Dataset lines
— Start —

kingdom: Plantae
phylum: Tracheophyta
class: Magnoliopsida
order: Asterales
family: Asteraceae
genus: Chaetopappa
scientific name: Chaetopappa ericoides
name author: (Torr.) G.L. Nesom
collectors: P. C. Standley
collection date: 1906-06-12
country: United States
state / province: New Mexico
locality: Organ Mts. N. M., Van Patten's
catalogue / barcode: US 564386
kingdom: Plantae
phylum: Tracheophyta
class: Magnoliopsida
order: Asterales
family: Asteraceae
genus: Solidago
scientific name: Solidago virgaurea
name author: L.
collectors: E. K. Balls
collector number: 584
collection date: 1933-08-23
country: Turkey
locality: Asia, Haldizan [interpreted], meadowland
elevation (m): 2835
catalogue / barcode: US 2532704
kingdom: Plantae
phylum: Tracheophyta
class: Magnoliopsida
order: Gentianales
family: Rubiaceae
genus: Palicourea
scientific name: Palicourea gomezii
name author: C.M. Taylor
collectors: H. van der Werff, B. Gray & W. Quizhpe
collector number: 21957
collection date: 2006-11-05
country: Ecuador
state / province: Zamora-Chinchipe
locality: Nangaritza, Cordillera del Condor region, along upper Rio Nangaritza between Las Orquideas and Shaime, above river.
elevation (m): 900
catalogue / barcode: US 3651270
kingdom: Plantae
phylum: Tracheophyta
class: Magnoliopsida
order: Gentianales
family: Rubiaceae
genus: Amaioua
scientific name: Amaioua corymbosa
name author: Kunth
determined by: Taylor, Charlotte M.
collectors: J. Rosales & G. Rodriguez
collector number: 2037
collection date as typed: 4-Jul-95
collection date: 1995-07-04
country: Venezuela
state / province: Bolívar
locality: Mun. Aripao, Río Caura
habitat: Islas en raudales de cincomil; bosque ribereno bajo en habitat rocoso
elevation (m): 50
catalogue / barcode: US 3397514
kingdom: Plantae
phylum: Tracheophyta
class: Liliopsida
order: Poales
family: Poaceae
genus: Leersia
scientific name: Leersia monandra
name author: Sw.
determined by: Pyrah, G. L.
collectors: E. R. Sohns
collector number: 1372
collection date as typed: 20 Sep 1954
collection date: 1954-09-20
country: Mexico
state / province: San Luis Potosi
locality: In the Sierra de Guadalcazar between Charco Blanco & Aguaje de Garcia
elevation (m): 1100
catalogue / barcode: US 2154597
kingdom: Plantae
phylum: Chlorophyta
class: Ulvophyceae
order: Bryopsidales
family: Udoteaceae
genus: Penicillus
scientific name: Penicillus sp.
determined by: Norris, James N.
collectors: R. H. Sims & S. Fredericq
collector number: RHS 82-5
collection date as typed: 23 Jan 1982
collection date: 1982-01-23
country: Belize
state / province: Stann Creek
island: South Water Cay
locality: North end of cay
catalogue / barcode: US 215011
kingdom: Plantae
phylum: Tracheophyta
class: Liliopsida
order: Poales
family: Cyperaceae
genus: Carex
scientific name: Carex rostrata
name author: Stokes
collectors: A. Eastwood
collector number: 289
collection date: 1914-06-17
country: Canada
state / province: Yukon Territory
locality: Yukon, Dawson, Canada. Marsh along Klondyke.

— End —

▶ **Problem to work on**:
Copy every one of the lines above, character for character.

▶ **Complete response**:
kingdom: Plantae
phylum: Tracheophyta
class: Magnoliopsida
order: Asterales
family: Asteraceae
genus: Chaetopappa
scientific name: Chaetopappa ericoides
name author: (Torr.) G.L. Nesom
collectors: P. C. Standley
collection date: 1906-06-12
country: United States
state / province: New Mexico
locality: Organ Mts. N. M., Van Patten's
catalogue / barcode: US 564386
kingdom: Plantae
phylum: Tracheophyta
class: Magnoliopsida
order: Asterales
family: Asteraceae
genus: Solidago
scientific name: Solidago virgaurea
name author: L.
collectors: E. K. Balls
collector number: 584
collection date: 1933-08-23
country: Turkey
locality: Asia, Haldizan [interpreted], meadowland
elevation (m): 2835
catalogue / barcode: US 2532704
kingdom: Plantae
phylum: Tracheophyta
class: Magnoliopsida
order: Gentianales
family: Rubiaceae
genus: Palicourea
scientific name: Palicourea gomezii
name author: C.M. Taylor
collectors: H. van der Werff, B. Gray & W. Quizhpe
collector number: 21957
collection date: 2006-11-05
country: Ecuador
state / province: Zamora-Chinchipe
locality: Nangaritza, Cordillera del Condor region, along upper Rio Nangaritza between Las Orquideas and Shaime, above river.
elevation (m): 900
catalogue / barcode: US 3651270
kingdom: Plantae
phylum: Tracheophyta
class: Magnoliopsida
order: Gentianales
family: Rubiaceae
genus: Amaioua
scientific name: Amaioua corymbosa
name author: Kunth
determined by: Taylor, Charlotte M.
collectors: J. Rosales & G. Rodriguez
collector number: 2037
collection date as typed: 4-Jul-95
collection date: 1995-07-04
country: Venezuela
state / province: Bolívar
locality: Mun. Aripao, Río Caura
habitat: Islas en raudales de cincomil; bosque ribereno bajo en habitat rocoso
elevation (m): 50
catalogue / barcode: US 3397514
kingdom: Plantae
phylum: Tracheophyta
class: Liliopsida
order: Poales
family: Poaceae
genus: Leersia
scientific name: Leersia monandra
name author: Sw.
determined by: Pyrah, G. L.
collectors: E. R. Sohns
collector number: 1372
collection date as typed: 20 Sep 1954
collection date: 1954-09-20
country: Mexico
state / province: San Luis Potosi
locality: In the Sierra de Guadalcazar between Charco Blanco & Aguaje de Garcia
elevation (m): 1100
catalogue / barcode: US 2154597
kingdom: Plantae
phylum: Chlorophyta
class: Ulvophyceae
order: Bryopsidales
family: Udoteaceae
genus: Penicillus
scientific name: Penicillus sp.
determined by: Norris, James N.
collectors: R. H. Sims & S. Fredericq
collector number: RHS 82-5
collection date as typed: 23 Jan 1982
collection date: 1982-01-23
country: Belize
state / province: Stann Creek
island: South Water Cay
locality: North end of cay
catalogue / barcode: US 215011
kingdom: Plantae
phylum: Tracheophyta
class: Liliopsida
order: Poales
family: Cyperaceae
genus: Carex
scientific name: Carex rostrata
name author: Stokes
collectors: A. Eastwood
collector number: 289
collection date: 1914-06-17
country: Canada
state / province: Yukon Territory
locality: Yukon, Dawson, Canada. Marsh along Klondyke.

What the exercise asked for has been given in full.